Just as 9/11 caused a drastic change in airport security management, the Coronavirus pandemic will cause disruption in international aviation.
One of the changes will be the middle seat in the row of three chairs that normally make up the economy class.
One possible way forward is to continue blocking the middle seat, which U.S. airlines, including United, American, Alaska, and Delta, are doing on a temporary basis. (Most of the carriers say they will reassess around summertime.)
But air travel experts say that those regulations are likely to last for longer, helping passengers feel comfortable but creating a significant financial snag for already ailing airlines.
“One of the challenges ensuing from this crisis will be passenger willingness to travel, so it has to be a major focus of attention for airlines to tackle this whilst remaining commercially viable,” says U.K.-based airline consultant John Strickland, told Conde Nast Traveler, the luxury and lifestyle travel magazine.
Other measures we can expect to see are temperature measurement for passengers, changes in the way food is served onboard, strict cleaning of surfaces and enhanced aircraft hygiene requirements post-COVID-19, that most experts say we can expect to see them for the long haul.

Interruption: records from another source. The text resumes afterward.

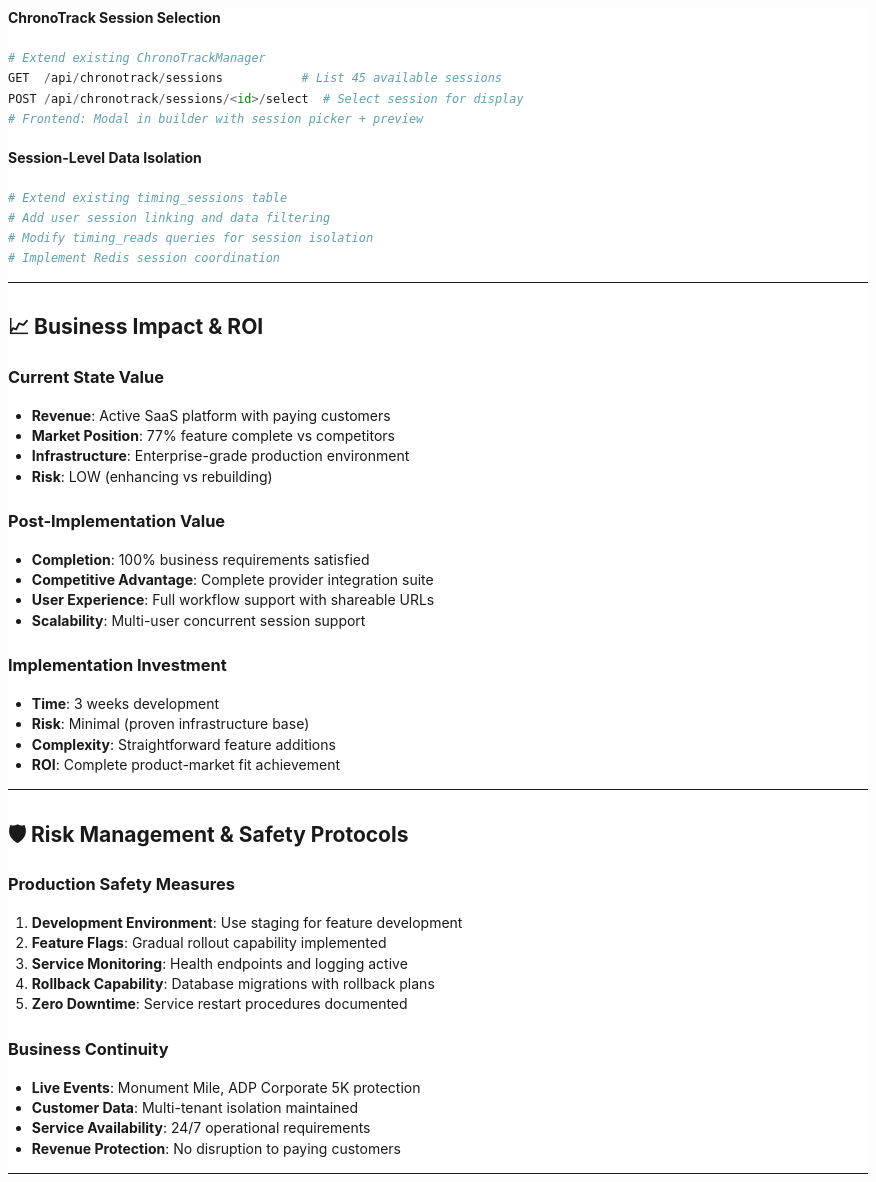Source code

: #### **ChronoTrack Session Selection**
```python
# Extend existing ChronoTrackManager
GET  /api/chronotrack/sessions           # List 45 available sessions  
POST /api/chronotrack/sessions/<id>/select  # Select session for display
# Frontend: Modal in builder with session picker + preview
```

#### **Session-Level Data Isolation**
```python
# Extend existing timing_sessions table
# Add user session linking and data filtering
# Modify timing_reads queries for session isolation
# Implement Redis session coordination
```

---

## 📈 **Business Impact & ROI**

### **Current State Value**
- **Revenue**: Active SaaS platform with paying customers
- **Market Position**: 77% feature complete vs competitors
- **Infrastructure**: Enterprise-grade production environment
- **Risk**: LOW (enhancing vs rebuilding)

### **Post-Implementation Value**
- **Completion**: 100% business requirements satisfied
- **Competitive Advantage**: Complete provider integration suite
- **User Experience**: Full workflow support with shareable URLs
- **Scalability**: Multi-user concurrent session support

### **Implementation Investment**
- **Time**: 3 weeks development
- **Risk**: Minimal (proven infrastructure base)
- **Complexity**: Straightforward feature additions
- **ROI**: Complete product-market fit achievement

---

## 🛡️ **Risk Management & Safety Protocols**

### **Production Safety Measures**
1. **Development Environment**: Use staging for feature development
2. **Feature Flags**: Gradual rollout capability implemented
3. **Service Monitoring**: Health endpoints and logging active
4. **Rollback Capability**: Database migrations with rollback plans
5. **Zero Downtime**: Service restart procedures documented

### **Business Continuity**
- **Live Events**: Monument Mile, ADP Corporate 5K protection
- **Customer Data**: Multi-tenant isolation maintained
- **Service Availability**: 24/7 operational requirements
- **Revenue Protection**: No disruption to paying customers

---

Jay Shabat, senior analyst at travel industry publication Skift said: “After 9/11, you had all of these new security requirements and regulations just to make sure the aircraft was secure, Now you kind of would expect that to make the aircraft secure from a health perspective, there would be all these new health regulations.”
One of the challenges of the airlines will be that travelers regain confidence to board planes, where social distancing is more complicated.
Most in the industry agree that it’s paramount that the airlines address the public’s health fears by retaining their new safety measures. “One of the challenges ensuing from this crisis will be passenger willingness to travel, so it has to be a major focus of attention for airlines to tackle this whilst remaining commercially viable,” says Strickland. “The difficulty in achieving this cannot be underestimated.”
As airlines are required to provide more space between passengers, which is very difficult to do and turn a profit, Shabat says, “When the time comes that people want to fly again, there’s no way that airlines can make money unless they pack them in like sardines. That’s the whole business model. That’s worked over the last 10 or 15 years.”